Porträt
Selbstverwaltung im Gespräch

„Wir brauchen eine offene Fehlerkultur im Gesundheitswesen“

Die AOK tritt für die Stärkung der Patientenrechte ein. Die Politik muss hier dringend handeln, fordert der alternierende Verwaltungsratsvorsitzende der AOK Niedersachsen, Ulrich Gransee.

G+G: Herr Gransee, worum geht es der AOK bei der Stärkung der Rechte von Patienten?

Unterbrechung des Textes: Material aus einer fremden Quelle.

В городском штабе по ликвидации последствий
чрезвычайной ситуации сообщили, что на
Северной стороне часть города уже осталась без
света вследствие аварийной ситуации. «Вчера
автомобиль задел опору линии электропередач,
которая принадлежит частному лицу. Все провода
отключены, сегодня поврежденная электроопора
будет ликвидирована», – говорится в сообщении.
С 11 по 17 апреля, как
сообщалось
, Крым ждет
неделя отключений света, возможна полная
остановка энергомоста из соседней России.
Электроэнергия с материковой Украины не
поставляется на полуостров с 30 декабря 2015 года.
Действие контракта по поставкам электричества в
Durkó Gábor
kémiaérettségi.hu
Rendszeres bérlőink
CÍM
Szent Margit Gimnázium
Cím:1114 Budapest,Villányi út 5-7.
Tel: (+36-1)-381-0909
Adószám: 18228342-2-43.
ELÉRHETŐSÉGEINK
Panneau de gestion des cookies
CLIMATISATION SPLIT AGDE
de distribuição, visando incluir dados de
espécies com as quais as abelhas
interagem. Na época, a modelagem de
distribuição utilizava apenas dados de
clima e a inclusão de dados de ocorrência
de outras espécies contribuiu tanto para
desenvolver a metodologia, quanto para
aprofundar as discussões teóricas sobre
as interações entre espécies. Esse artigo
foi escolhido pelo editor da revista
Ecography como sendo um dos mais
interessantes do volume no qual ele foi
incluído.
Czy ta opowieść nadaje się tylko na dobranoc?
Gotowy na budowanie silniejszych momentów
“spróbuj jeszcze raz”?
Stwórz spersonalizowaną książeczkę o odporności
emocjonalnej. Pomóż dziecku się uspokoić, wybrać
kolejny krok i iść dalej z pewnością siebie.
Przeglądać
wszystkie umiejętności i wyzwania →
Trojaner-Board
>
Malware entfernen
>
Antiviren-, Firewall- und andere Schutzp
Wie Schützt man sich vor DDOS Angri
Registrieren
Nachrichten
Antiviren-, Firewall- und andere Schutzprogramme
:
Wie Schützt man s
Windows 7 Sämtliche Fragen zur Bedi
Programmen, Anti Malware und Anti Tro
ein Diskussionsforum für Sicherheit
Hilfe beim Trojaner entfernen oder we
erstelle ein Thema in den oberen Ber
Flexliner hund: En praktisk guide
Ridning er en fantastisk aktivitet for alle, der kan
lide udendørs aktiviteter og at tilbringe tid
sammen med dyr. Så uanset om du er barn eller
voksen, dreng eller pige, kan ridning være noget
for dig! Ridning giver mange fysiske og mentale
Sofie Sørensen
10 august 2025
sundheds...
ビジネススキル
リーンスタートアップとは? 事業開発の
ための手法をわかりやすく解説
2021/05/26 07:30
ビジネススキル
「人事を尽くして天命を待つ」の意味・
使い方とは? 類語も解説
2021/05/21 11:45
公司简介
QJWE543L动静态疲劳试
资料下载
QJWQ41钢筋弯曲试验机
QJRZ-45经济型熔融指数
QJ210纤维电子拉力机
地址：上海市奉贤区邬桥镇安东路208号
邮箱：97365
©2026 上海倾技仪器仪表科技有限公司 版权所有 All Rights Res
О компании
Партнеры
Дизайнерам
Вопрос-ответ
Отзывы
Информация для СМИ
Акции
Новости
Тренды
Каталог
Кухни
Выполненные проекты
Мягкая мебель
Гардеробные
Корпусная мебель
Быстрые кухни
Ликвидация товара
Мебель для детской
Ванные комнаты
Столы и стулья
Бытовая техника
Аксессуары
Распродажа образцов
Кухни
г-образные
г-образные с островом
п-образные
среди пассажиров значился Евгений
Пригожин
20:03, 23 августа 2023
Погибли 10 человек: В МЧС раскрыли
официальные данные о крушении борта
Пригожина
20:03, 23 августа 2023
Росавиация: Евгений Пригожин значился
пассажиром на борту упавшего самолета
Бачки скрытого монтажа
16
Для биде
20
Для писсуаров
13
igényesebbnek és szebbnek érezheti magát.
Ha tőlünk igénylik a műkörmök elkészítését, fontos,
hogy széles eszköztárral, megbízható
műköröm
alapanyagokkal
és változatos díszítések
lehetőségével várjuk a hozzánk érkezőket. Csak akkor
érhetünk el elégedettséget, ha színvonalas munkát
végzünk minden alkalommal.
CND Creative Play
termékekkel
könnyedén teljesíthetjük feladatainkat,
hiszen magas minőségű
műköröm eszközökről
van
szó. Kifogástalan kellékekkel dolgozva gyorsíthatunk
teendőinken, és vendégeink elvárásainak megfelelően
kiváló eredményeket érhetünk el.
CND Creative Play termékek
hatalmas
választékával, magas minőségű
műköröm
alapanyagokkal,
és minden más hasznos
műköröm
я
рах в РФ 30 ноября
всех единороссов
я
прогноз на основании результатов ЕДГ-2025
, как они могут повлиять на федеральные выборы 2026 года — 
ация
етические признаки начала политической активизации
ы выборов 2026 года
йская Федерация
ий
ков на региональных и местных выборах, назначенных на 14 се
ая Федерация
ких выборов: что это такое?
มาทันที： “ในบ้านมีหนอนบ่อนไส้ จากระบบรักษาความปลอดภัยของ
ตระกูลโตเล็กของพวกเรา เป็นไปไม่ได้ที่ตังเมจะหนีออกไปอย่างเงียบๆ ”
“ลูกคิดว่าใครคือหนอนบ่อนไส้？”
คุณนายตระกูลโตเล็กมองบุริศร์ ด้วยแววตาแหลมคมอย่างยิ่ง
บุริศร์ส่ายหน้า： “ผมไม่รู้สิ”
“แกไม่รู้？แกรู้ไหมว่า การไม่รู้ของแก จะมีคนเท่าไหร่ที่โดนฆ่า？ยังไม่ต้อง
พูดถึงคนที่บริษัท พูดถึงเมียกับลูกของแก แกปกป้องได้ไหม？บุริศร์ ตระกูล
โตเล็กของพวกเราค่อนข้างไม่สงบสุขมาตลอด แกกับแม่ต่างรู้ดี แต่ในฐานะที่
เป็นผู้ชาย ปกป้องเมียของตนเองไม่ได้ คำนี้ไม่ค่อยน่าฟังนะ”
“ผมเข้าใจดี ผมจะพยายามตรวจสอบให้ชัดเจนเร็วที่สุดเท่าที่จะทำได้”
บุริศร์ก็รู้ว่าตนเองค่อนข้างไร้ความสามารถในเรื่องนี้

Ulrich Gransee: Neben einer leichteren Beweisführung bei vermuteten Behandlungsfehlern und Arzneimittelschäden fordern wir höhere Anforderungen an ärztliche Informationspflichten, eine beschleunigte Schadensregulierung und eine bessere Unterstützung bei Schäden durch fehlerhafte Medizinprodukte. Außerdem muss es Sanktionen für Leistungserbringer geben, die Betroffenen die Einsicht in ihre Behandlungsakte grundlos verweigern. Zudem sollte das Einsichtsrecht der Kassen in die Behandlungsunterlagen Verstorbener zur Verfolgung von Schadenersatzansprüchen klar geregelt werden.

G+G: Warum sind solche Maßnahmen notwendig?

Gransee: Für Betroffene ist es oft sehr schwierig, einen Zusammenhang zwischen dem ihnen entstandenen Schaden und einem Behandlungs- oder Pflegefehler juristisch nachzuweisen. Viele schrecken deshalb davor zurück, ihre Ansprüche geltend zu machen oder vor Gericht einzuklagen. Daher sind schnellere Verfahren und eine einfachere Beweisführung nötig. Dazu muss das Patientenrechtegesetz von 2013 dringend reformiert werden.

G+G: Wie geht die AOK Niedersachsen mit dem Thema um?

Gransee: Unser speziell geschultes Team führt jährlich mehr als 5.200 Beratungen zu vermuteten Behandlungsfehlern durch. In bis zu 600 Fällen wird ein Gutachten beauftragt. In rund 30 Prozent dieser Fälle ist eine fehlerhafte Behandlung nachzuweisen. Aus Fehlern kann im Sinne der Patienten gelernt werden. Wir brauchen eine offene Fehlerkultur überall im Gesundheitswesen.